Task statement
Recast the lines of the items from the one containing "available in this" through the end of the items, inclusive, as a JSON list of strings with one string per line, leaving out blank lines.

Saved entries
··········

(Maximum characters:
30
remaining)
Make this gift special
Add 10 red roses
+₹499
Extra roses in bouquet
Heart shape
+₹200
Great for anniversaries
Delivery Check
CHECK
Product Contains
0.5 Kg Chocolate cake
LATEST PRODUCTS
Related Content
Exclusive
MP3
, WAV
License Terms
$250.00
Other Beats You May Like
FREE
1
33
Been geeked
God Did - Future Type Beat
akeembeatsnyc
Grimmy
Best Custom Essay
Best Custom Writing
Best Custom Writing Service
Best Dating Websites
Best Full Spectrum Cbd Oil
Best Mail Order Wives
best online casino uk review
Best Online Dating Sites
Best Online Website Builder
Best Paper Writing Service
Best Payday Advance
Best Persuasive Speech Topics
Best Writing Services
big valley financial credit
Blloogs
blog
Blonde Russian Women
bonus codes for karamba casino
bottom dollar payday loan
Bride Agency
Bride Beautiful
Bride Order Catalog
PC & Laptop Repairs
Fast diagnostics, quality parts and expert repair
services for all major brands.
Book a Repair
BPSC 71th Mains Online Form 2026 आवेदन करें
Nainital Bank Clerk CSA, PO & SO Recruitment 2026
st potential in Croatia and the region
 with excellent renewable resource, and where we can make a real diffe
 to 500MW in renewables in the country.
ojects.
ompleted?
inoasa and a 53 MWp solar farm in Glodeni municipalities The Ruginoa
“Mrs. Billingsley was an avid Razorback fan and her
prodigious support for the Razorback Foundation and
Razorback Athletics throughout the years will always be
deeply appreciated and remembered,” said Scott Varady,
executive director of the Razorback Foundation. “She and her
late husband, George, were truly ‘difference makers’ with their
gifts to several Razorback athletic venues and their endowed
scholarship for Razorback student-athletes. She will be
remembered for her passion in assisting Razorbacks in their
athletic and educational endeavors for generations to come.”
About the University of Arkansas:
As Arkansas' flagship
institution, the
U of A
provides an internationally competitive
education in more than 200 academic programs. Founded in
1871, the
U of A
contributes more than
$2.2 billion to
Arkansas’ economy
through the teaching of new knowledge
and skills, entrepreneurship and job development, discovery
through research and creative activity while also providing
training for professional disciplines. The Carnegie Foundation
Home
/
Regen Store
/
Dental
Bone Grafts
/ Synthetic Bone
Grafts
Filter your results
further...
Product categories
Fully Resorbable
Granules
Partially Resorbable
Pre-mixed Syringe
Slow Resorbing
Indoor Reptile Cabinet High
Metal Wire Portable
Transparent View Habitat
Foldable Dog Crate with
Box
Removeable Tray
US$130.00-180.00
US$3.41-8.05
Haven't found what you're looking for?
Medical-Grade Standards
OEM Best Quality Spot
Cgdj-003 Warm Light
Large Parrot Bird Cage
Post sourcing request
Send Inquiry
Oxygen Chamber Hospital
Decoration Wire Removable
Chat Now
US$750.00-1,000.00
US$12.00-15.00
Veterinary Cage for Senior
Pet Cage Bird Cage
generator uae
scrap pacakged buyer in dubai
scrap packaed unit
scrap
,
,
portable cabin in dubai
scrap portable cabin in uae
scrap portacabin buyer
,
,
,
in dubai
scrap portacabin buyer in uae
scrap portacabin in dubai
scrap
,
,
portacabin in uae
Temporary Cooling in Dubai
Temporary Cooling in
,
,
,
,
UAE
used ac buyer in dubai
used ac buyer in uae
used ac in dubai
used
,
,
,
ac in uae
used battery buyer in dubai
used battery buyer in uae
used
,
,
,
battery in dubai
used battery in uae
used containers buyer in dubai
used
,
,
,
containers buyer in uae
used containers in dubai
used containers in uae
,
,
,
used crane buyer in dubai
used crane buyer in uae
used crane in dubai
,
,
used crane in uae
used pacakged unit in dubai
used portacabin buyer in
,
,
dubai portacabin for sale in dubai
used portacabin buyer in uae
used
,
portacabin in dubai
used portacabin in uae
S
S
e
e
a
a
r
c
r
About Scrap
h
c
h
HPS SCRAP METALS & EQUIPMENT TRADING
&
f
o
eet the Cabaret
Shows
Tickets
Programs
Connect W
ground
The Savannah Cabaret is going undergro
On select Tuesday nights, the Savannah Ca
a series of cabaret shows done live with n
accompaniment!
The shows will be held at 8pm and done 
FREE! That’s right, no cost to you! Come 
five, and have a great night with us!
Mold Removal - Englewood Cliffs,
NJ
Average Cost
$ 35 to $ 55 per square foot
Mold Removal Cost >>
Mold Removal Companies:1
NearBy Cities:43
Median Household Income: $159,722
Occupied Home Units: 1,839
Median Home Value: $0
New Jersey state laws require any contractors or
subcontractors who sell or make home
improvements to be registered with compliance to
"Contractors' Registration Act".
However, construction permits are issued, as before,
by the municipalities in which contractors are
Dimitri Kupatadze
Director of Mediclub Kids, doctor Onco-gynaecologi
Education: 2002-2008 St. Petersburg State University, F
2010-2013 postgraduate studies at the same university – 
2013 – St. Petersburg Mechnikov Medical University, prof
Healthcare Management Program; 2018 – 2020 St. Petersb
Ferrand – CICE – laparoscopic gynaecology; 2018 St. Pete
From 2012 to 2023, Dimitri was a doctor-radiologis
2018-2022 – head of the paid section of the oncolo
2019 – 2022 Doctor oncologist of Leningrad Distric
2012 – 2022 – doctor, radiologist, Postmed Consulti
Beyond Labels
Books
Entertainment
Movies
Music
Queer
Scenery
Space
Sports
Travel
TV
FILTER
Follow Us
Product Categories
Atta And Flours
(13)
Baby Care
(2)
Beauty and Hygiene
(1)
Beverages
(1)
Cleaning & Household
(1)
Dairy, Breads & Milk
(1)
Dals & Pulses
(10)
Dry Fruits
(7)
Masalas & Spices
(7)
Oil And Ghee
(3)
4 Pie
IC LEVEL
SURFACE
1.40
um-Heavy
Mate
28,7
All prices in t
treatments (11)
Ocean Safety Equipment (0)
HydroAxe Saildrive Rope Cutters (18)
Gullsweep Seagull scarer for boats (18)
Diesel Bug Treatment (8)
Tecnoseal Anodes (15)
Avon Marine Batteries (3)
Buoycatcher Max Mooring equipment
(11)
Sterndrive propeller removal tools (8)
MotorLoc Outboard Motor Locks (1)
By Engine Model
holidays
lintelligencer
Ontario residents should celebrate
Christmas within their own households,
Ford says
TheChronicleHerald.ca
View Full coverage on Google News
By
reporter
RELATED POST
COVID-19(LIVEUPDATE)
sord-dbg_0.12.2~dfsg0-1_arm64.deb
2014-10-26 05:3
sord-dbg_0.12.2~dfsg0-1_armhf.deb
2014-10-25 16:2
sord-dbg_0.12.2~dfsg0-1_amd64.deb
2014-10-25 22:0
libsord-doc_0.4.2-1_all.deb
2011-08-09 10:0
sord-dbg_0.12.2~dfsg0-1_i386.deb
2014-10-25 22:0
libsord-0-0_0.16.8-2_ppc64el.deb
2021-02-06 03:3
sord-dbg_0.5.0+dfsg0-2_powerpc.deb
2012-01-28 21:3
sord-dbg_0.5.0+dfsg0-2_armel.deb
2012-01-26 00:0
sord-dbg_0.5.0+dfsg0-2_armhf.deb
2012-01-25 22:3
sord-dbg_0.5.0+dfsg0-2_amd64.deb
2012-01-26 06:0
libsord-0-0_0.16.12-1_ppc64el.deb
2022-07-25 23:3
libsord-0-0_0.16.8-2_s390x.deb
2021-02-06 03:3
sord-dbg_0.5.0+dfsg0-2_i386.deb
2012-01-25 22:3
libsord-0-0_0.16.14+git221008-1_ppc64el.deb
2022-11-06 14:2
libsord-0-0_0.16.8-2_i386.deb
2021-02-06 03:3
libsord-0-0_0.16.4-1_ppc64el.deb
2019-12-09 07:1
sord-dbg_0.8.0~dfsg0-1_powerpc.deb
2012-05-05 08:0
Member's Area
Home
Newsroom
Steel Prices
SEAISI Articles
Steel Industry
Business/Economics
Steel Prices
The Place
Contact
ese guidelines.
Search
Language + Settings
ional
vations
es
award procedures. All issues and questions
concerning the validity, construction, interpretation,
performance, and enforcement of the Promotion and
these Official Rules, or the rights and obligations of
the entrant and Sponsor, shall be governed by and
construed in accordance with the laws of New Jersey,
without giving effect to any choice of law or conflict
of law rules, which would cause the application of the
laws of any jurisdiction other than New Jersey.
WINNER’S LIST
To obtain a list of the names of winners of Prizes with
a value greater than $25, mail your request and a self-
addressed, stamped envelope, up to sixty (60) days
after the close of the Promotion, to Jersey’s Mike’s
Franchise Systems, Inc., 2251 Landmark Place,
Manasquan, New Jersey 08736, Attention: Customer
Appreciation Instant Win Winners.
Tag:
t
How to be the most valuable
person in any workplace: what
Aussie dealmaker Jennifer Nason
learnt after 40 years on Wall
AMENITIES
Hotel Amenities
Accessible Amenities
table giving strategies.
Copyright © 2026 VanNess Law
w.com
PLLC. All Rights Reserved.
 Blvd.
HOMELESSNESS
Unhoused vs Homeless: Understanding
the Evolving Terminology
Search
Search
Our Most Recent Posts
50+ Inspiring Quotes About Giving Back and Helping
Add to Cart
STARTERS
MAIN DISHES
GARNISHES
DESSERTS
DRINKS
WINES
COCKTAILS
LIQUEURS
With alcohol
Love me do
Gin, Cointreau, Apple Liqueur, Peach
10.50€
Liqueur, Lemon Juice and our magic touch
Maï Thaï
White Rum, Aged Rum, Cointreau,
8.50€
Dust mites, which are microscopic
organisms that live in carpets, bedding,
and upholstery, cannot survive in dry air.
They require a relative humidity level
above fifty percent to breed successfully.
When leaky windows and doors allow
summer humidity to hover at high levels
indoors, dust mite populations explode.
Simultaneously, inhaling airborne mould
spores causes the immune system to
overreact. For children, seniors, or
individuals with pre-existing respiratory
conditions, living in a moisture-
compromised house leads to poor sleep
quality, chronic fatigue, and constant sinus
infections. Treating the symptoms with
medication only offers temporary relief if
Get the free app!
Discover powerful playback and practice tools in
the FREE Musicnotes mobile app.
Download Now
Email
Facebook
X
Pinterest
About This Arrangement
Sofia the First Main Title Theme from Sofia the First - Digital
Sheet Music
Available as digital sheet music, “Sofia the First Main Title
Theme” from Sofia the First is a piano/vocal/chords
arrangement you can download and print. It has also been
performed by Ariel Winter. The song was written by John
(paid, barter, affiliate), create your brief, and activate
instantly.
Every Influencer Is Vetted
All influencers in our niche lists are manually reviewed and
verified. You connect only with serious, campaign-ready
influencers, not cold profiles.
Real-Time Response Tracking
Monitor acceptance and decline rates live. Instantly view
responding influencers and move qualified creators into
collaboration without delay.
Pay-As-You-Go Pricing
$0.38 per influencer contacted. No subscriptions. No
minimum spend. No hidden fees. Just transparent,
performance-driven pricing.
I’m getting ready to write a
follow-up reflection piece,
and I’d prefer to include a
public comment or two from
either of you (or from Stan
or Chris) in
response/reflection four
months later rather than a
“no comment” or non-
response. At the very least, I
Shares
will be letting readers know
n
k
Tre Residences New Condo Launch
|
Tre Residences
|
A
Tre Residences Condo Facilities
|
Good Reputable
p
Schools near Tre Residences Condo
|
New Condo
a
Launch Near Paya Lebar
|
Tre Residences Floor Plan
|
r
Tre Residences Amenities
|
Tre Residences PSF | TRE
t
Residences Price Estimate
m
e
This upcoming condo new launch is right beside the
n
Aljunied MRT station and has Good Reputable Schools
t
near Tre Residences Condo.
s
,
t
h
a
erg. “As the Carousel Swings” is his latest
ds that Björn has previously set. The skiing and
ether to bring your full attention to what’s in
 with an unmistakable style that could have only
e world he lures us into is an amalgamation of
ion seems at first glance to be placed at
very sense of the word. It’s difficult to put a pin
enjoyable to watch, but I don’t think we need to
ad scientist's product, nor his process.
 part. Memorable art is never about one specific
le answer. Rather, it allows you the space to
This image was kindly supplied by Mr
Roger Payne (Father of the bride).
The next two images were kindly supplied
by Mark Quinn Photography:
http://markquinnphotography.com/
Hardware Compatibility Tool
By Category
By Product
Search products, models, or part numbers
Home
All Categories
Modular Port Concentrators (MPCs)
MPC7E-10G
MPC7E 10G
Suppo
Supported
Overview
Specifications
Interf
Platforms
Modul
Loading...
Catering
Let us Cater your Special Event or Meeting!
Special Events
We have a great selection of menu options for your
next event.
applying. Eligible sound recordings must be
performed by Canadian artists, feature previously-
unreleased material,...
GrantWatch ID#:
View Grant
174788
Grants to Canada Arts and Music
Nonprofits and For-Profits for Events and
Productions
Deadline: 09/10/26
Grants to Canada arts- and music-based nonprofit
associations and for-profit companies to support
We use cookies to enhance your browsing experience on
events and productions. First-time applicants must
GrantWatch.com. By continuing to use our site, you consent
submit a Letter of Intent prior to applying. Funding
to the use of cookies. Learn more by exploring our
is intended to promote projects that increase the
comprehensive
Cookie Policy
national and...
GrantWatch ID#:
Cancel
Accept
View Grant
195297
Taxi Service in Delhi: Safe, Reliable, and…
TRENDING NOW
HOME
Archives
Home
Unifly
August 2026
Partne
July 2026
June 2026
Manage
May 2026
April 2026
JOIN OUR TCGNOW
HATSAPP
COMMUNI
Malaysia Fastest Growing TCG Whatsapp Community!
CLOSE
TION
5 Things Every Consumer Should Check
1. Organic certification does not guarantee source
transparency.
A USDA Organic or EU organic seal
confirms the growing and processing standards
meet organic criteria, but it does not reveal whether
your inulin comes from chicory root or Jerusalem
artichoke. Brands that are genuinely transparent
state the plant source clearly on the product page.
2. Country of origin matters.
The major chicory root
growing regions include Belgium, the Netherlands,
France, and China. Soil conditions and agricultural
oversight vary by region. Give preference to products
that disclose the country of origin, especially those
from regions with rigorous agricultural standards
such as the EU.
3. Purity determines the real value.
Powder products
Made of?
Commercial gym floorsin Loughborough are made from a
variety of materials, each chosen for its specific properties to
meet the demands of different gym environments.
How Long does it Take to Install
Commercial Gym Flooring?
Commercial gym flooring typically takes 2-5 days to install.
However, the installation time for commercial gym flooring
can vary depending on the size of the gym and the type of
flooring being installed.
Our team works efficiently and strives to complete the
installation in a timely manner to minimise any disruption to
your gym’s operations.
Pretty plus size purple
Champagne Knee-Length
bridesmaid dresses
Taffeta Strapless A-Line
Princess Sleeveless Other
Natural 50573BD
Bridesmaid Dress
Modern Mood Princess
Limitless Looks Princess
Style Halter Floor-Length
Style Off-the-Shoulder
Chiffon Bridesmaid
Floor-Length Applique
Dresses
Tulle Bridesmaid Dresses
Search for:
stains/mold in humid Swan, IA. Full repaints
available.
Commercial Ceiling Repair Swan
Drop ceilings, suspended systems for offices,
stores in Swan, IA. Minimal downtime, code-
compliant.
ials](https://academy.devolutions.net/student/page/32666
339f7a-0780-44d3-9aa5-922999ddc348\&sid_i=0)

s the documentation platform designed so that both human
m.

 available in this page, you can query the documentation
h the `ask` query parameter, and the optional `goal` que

··········

Response to the exercise
[
  " available in this page, you can query the documentation",
  "h the `ask` query parameter, and the optional `goal` que"
]